Many of the benefits of adopting additive technology potentially go beyond the firms directly involved, including to workers at the firms, communities in which they live, and consumers who are able to purchase innovative products. Because profit-maximizing firms may well under-invest in these benefits, it makes sense for the Federal Government to complement AM Forward by matching small- and medium-sized manufacturers with U.S. government programs that overcome such common market failures. Many of these programs are designed to solve problems that arise in markets for individual inputs, such as too little investment in capital, labor, and research.

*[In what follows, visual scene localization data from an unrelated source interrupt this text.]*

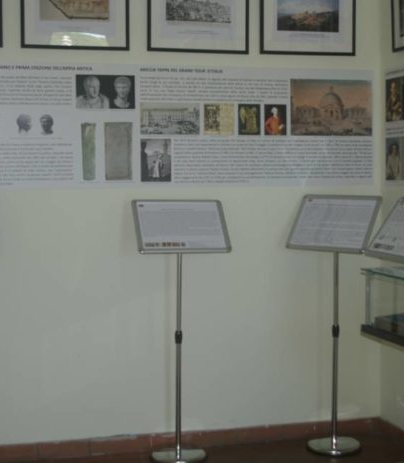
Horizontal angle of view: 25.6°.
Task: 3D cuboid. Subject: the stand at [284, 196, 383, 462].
[{"bbox_3d":[0.689,0.476,4.595,0.455,1.300,0.285,2,4,38],"label":"stand"}]

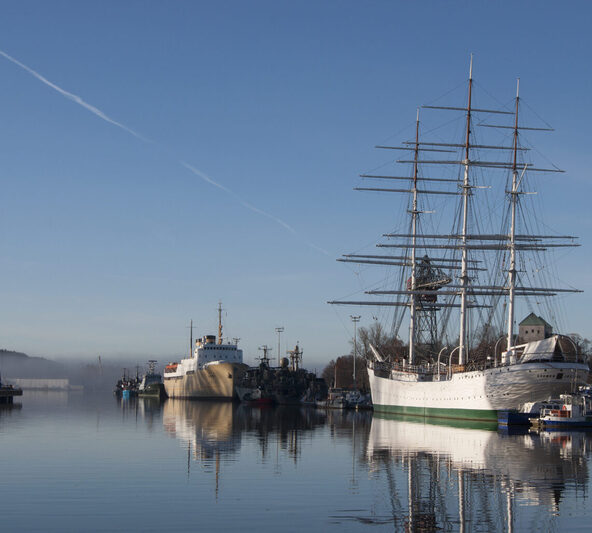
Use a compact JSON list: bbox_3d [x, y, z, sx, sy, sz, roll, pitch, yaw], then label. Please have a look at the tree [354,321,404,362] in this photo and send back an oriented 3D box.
[{"bbox_3d":[26.165,27.822,396.014,15.000,21.500,14.000,1,-5,0],"label":"tree"}]

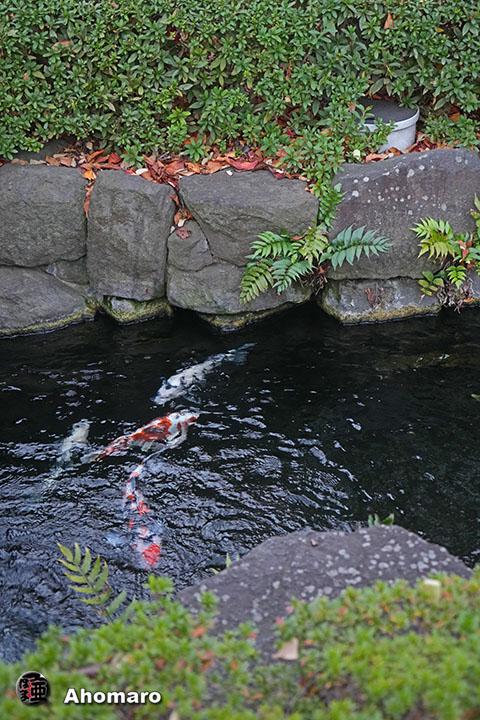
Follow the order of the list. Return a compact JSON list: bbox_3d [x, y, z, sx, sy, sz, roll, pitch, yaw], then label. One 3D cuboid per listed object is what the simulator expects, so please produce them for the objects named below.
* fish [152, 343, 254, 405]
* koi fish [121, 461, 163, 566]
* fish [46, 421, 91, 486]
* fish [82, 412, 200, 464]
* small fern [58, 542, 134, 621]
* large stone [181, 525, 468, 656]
[{"bbox_3d":[-0.137,0.049,3.881,0.130,0.120,0.500,29,43,36],"label":"fish"},{"bbox_3d":[-0.312,0.494,3.221,0.130,0.120,0.480,-5,34,-7],"label":"koi fish"},{"bbox_3d":[-0.612,0.323,3.474,0.110,0.100,0.370,8,35,11],"label":"fish"},{"bbox_3d":[-0.356,0.275,3.547,0.460,0.120,0.130,-20,39,-27],"label":"fish"},{"bbox_3d":[-0.310,0.478,2.116,0.170,0.140,0.150,0,34,0],"label":"small fern"},{"bbox_3d":[0.183,0.614,2.237,0.620,0.320,0.400,0,34,0],"label":"large stone"}]

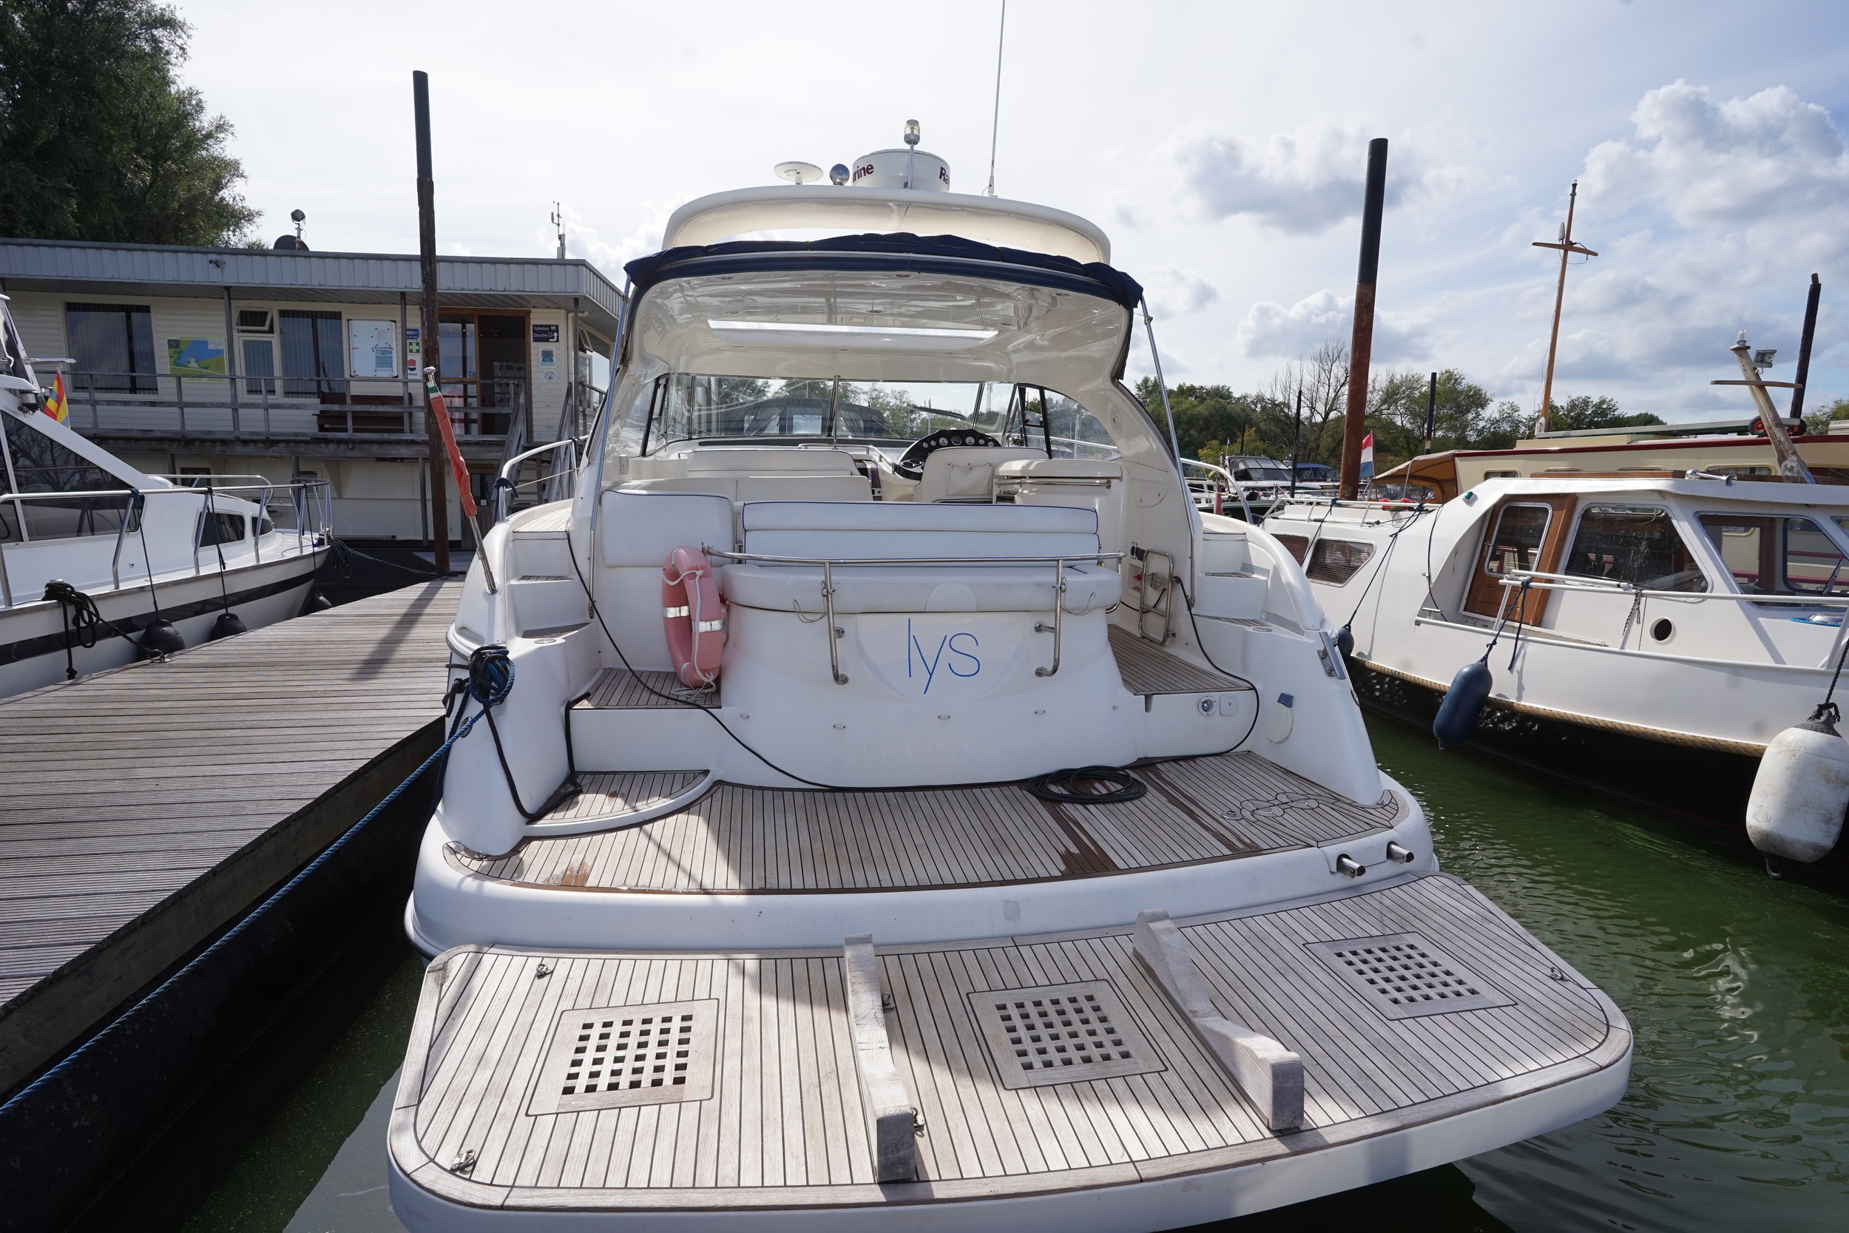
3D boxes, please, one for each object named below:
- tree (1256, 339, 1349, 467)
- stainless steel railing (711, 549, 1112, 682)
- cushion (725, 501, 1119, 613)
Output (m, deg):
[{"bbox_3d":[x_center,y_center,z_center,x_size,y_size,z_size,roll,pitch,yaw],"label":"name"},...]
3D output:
[{"bbox_3d":[28.338,-13.271,65.000,7.000,14.000,7.000,1,7,0],"label":"tree"},{"bbox_3d":[-0.055,-0.040,4.400,2.200,0.600,0.450,0,7,-11],"label":"stainless steel railing"},{"bbox_3d":[-0.027,-0.321,4.680,2.120,0.520,0.800,0,7,-11],"label":"cushion"}]

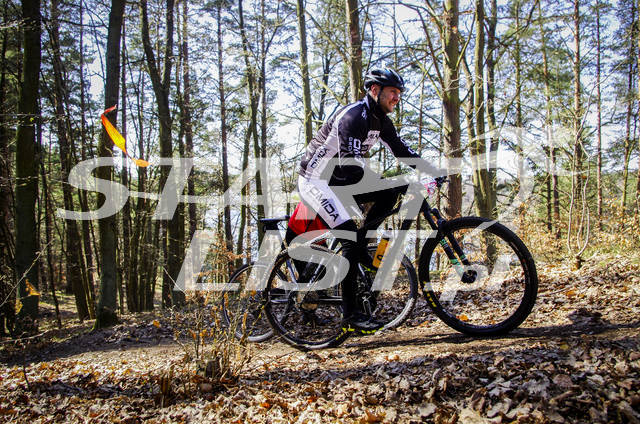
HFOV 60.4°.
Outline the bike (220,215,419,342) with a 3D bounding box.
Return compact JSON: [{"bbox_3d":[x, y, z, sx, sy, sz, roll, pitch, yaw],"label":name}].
[{"bbox_3d":[-0.096,0.510,4.540,1.790,1.030,0.650,-12,-4,24],"label":"bike"}]

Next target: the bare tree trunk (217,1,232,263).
[{"bbox_3d":[-3.296,-2.755,19.000,0.270,9.200,0.270,-2,1,0],"label":"bare tree trunk"}]

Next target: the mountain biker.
[{"bbox_3d":[0.267,-0.075,3.690,0.920,1.730,0.580,1,2,21],"label":"mountain biker"}]

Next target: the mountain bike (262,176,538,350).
[{"bbox_3d":[0.437,0.345,3.640,1.850,1.030,0.700,-11,-3,20],"label":"mountain bike"}]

Often, coordinating access to and timing of these programs is difficult, especially for small firms. For example, to develop additive capabilities, firms need both to finance equipment and train workers, areas where the Small Business Administration and Department of Labor respectively could provide assistance. The National Institute of Standards and Technology and America Makes, a Manufacturing USA institute, can help to develop standards that reduce duplication of effort in testing and supplier qualification. The Manufacturing Extension Partnership provides technical assistance to individual small firms. By working with AM Forward, the Federal Government could more efficiently coordinate these services.
As the recently released 2022 Economic Report of the President explains, U.S. supply chains have become fragile and thus a drag on the economy. As awareness of the costs of supply chain disruptions has increased, firms are acting to increase their resilience. AM Forward represents a useful new model of resilience, because it promotes both OEM/supplier collaboration and additive manufacturing techniques that dramatically cut lead time. By coordinating within and across supply chains, this partnership will also increase the effectiveness of government programs that aim to promote investment in these cutting-edge technologies.
 Iconel 718 is a high-strength superalloy with a nickel-chrome base.
 In addition, many of these expenses are for material, training, and the cost of downtime during the transition—expenses that (unlike equipment) could not be recouped by a bank if the company were unable to repay a loan.
 This is an example of the “free rider problem” often discussed in economics.
 Membership in AM Forward is open to participation by any OEM that is willing to make public commitments to demand additively-produced parts and to otherwise support their U.S. suppliers’ adoption of additive capabilities.